## [ACTIVITY A]
Answer these questions from the WPF window discussion:
(i) What method would the asker use if the items were Visuals inside one window?
(ii) What value is GW_HWNDNEXT set to?
(iii) According to the final comment, what does inspecting objects in the debugger show?
## [ACTIVITY B]
Echo the WPF window discussion word for word, from "Ok, so my previous" up to and including "containing said point.".

## [TEXT EXCERPT]
---+---

Ok, so my previous question did not produce any useful answers, so I'll try to come from a different direction.

My application has, potentially, several windows. Given a point in screen coordinates, I need to find which window it "falls" onto - i.e. find the Window that is foremost of all windows containing said point.

If they were Visuals inside one window, I would use VisualTreeHelper.HitTest. But since they are different windows, it's not clear what to give as the first argument to that method.

A: 

This is not possible using pure WPF, as WPF does not expose the Z Order of its windows. In fact, WPF works hard to maintain the illusion that windows never actually obscure one another.

If you're willing make Win32 calls, the solution is simple:

public Window FindWindowAt(Point screenPoint)  // WPF units (96dpi), not device units
{
  return (
    from win in SortWindowsFromTopToBottom(Application.Current.Windows.OfType<Window>())
    where new Rect(win.Left, win.Top, win.Width, win.Height).Contains(screenPoint)
    select win
  ).FirstOrDefault();
}

public IEnumerable<Window> SortWindowsTopToBottom(IEnumerable<Window> unsorted) 
{ 
  var byHandle = unsorted.ToDictionary(win => 
    ((HwndSource)PresentationSource.FromVisual(win)).Handle); 

  for(IntPtr hWnd = GetTopWindow(IntPtr.Zero); hWnd!=IntPtr.Zero; hWnd = GetNextWindow(hWnd, GW_HWNDNEXT) 
    if(byHandle.ContainsKey(hWnd)) 
      yield return byHandle[hWnd]; 
} 

const uint GW_HWNDNEXT = 2; 
[DllImport("User32")] extern IntPtr GetTopWindow(IntPtr hWnd); 
[DllImport("User32")] extern IntPtr GetNextWindow(IntPtr hWnd, uint wCmd); 

If your windows may be transparent you should also use VisualTreeHelper.HitTest in the "where" clause of FindWindowAt().

Ray Burns
Thank you very much for your answer. I will accept it, as it is the only answer so far, and it definitely works, if only at the expense of requiring Full Trust :-( One question remains, however: why exactly are you sure that WPF does not allow this?
Fyodor Soikin
Any Win32 application can change Z Order using SetWindowPos. There are two ways WPF could receive this Z Order information from Win32: GetTopWindow/GetNextWindow as shown above, or by handling WM_WINDOWPOSCHANGED and storing state. There are no references to GetTopWindow in the WPF assemblies. Inspecting objects in the debugger shows that WPF doesn't store Z Order information either. WPF can't tell you what it doesn't know itself.

---+---

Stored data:
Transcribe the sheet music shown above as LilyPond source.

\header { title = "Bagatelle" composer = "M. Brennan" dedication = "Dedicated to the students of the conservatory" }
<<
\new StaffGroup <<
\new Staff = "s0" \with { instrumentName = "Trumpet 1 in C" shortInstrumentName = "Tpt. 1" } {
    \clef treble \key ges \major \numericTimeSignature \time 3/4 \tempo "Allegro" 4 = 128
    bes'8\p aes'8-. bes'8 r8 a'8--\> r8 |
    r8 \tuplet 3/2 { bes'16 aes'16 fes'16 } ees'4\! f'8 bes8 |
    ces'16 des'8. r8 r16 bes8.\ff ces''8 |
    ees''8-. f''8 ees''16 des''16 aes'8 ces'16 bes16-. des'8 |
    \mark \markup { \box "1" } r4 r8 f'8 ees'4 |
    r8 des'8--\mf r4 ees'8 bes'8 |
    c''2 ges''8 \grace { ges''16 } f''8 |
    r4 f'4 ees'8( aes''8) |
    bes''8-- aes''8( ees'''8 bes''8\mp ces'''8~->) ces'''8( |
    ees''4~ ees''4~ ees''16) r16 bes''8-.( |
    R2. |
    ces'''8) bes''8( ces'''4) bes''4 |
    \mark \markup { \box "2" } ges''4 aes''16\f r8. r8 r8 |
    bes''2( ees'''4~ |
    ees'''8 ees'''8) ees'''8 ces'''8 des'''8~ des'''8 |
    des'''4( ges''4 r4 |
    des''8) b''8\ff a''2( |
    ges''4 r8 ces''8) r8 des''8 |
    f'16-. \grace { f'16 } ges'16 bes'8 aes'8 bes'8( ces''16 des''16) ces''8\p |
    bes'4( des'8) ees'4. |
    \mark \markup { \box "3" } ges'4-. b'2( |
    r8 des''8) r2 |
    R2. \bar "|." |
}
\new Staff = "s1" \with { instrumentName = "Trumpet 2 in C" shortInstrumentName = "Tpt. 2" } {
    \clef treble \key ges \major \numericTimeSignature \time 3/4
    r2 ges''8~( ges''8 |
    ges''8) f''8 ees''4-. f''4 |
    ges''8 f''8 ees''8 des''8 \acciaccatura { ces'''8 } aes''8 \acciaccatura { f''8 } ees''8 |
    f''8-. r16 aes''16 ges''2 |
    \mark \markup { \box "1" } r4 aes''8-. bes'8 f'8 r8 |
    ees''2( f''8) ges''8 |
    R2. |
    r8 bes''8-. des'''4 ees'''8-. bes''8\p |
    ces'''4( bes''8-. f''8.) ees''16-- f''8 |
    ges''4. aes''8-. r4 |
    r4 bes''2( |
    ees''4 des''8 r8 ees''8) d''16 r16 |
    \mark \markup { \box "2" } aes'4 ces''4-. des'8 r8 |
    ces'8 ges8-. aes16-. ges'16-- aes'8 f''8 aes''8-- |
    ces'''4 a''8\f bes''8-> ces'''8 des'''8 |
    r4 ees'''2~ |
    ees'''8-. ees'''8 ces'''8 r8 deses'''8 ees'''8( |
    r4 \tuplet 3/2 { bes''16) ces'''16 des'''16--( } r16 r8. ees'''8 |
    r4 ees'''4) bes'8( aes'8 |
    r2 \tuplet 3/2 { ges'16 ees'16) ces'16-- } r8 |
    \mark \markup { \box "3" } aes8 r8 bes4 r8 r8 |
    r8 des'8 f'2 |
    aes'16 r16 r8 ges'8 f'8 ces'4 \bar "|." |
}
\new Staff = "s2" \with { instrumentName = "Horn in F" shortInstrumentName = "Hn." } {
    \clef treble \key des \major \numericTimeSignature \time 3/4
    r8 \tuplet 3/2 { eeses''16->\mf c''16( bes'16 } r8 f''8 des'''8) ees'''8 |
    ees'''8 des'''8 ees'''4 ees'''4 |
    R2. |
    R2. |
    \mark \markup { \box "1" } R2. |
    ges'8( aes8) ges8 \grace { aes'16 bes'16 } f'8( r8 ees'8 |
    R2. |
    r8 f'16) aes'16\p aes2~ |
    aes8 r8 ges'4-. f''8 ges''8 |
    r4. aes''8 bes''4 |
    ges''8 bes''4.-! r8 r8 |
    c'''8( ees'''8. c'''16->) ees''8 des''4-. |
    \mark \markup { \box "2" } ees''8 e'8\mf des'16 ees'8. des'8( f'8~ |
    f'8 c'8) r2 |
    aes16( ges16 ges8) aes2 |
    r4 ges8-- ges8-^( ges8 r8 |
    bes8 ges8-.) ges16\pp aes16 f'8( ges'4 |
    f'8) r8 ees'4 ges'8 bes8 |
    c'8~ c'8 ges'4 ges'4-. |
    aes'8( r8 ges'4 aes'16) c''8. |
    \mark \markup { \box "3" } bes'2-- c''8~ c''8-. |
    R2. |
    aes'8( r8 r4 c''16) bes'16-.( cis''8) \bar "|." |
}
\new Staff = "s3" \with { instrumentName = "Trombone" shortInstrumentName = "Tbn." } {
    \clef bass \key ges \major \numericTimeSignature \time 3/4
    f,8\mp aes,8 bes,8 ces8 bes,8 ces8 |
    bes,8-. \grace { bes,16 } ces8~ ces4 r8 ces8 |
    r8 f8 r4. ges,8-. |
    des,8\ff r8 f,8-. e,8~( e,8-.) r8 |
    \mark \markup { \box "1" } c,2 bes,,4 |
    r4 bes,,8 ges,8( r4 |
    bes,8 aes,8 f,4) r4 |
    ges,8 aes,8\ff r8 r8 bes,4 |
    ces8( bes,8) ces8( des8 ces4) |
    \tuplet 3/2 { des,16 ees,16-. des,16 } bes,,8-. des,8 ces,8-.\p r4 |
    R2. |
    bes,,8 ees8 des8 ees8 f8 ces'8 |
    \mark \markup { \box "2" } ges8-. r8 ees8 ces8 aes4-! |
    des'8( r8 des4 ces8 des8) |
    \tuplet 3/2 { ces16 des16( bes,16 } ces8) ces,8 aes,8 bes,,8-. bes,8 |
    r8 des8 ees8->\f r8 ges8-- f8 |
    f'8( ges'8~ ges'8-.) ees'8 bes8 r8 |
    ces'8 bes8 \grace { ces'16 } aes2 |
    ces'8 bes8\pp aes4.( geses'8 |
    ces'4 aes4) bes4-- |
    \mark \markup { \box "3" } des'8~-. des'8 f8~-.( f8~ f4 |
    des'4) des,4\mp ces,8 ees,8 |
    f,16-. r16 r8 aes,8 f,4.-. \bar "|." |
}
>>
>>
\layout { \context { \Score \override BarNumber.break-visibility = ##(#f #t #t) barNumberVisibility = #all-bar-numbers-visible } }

---+---

## [YOUR RESPONSE A]
(i) VisualTreeHelper.HitTest
(ii) 2
(iii) That WPF doesn't store Z Order information.

## [YOUR RESPONSE B]
Ok, so my previous question did not produce any useful answers, so I'll try to come from a different direction.

My application has, potentially, several windows. Given a point in screen coordinates, I need to find which window it "falls" onto - i.e. find the Window that is foremost of all windows containing said point.